What the exercise asks ::
Give back all of the data exactly, with every picture omitted.

Exercise data ::
⁂

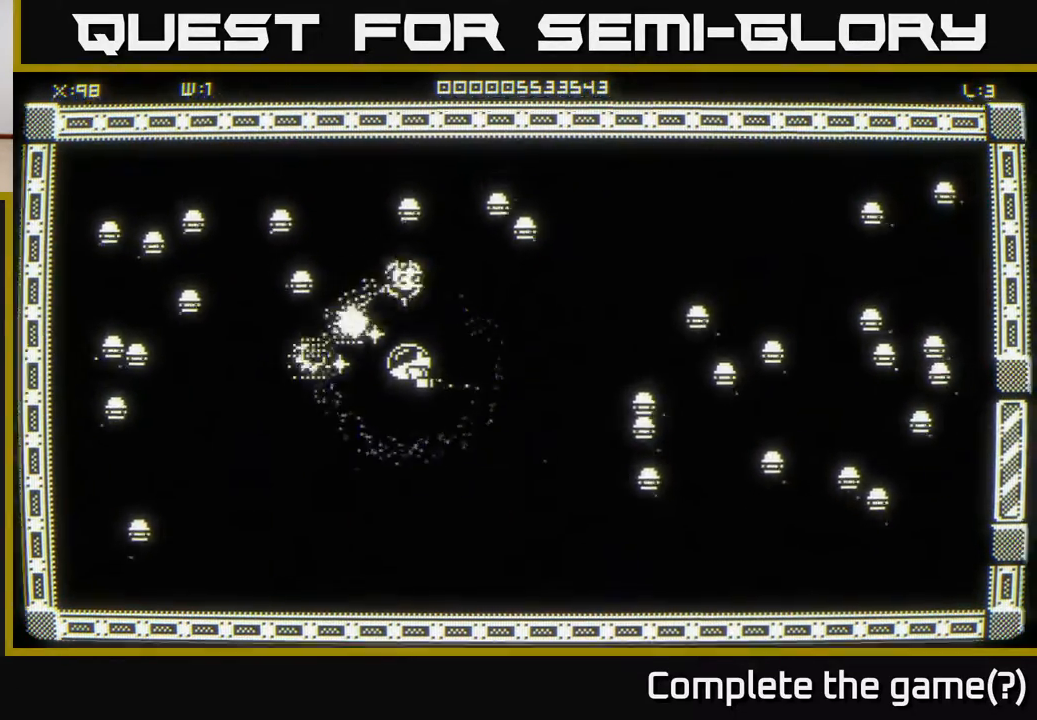
{"buttons": [], "left_stick": "up", "right_stick": "center", "events": [[133, "left_stick", "left"], [333, "left_stick", "center"], [383, "left_stick", "up"]]}
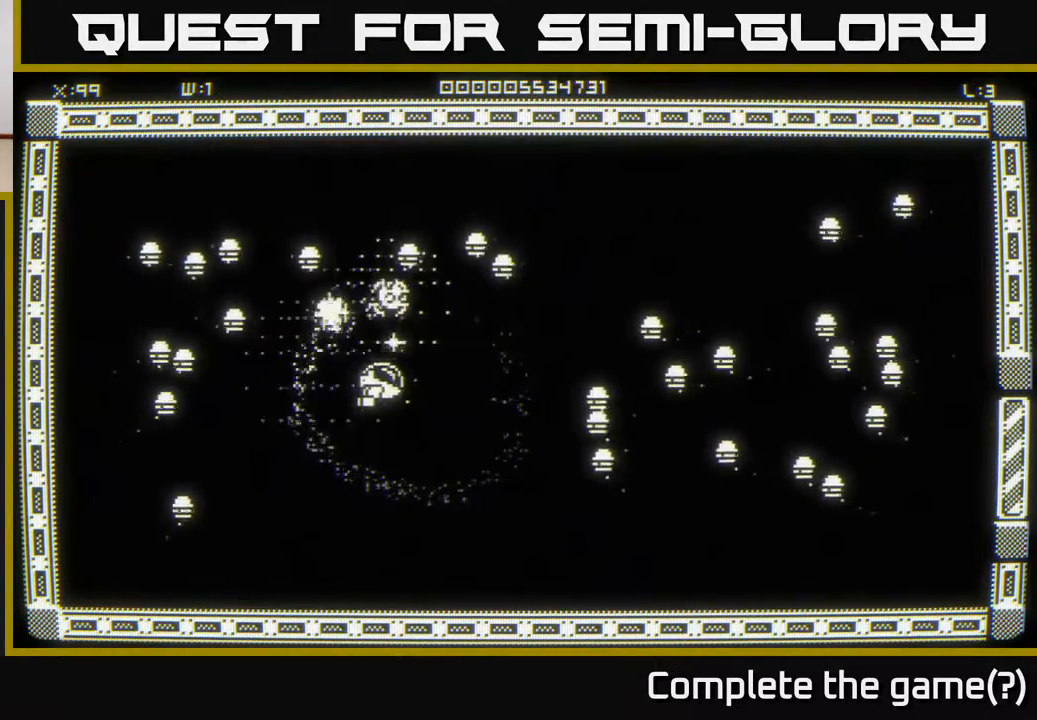
{"buttons": [], "left_stick": "up-left", "right_stick": "center", "events": [[17, "left_stick", "center"], [133, "left_stick", "down"], [283, "left_stick", "center"], [483, "left_stick", "up-left"]]}
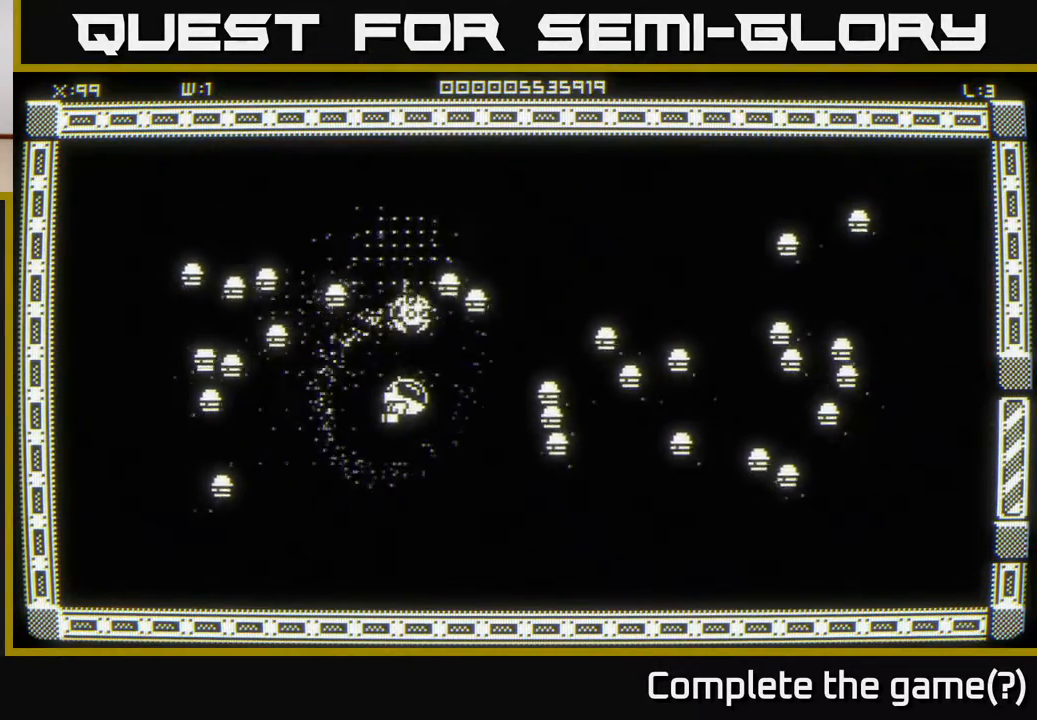
{"buttons": [], "left_stick": "center", "right_stick": "center", "events": [[83, "left_stick", "center"], [283, "left_stick", "down"], [417, "left_stick", "center"]]}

⁂

Output of the task ::
{"buttons": [], "left_stick": "up", "right_stick": "center", "events": [[133, "left_stick", "left"], [333, "left_stick", "center"], [383, "left_stick", "up"]]}
{"buttons": [], "left_stick": "up-left", "right_stick": "center", "events": [[17, "left_stick", "center"], [133, "left_stick", "down"], [283, "left_stick", "center"], [483, "left_stick", "up-left"]]}
{"buttons": [], "left_stick": "center", "right_stick": "center", "events": [[83, "left_stick", "center"], [283, "left_stick", "down"], [417, "left_stick", "center"]]}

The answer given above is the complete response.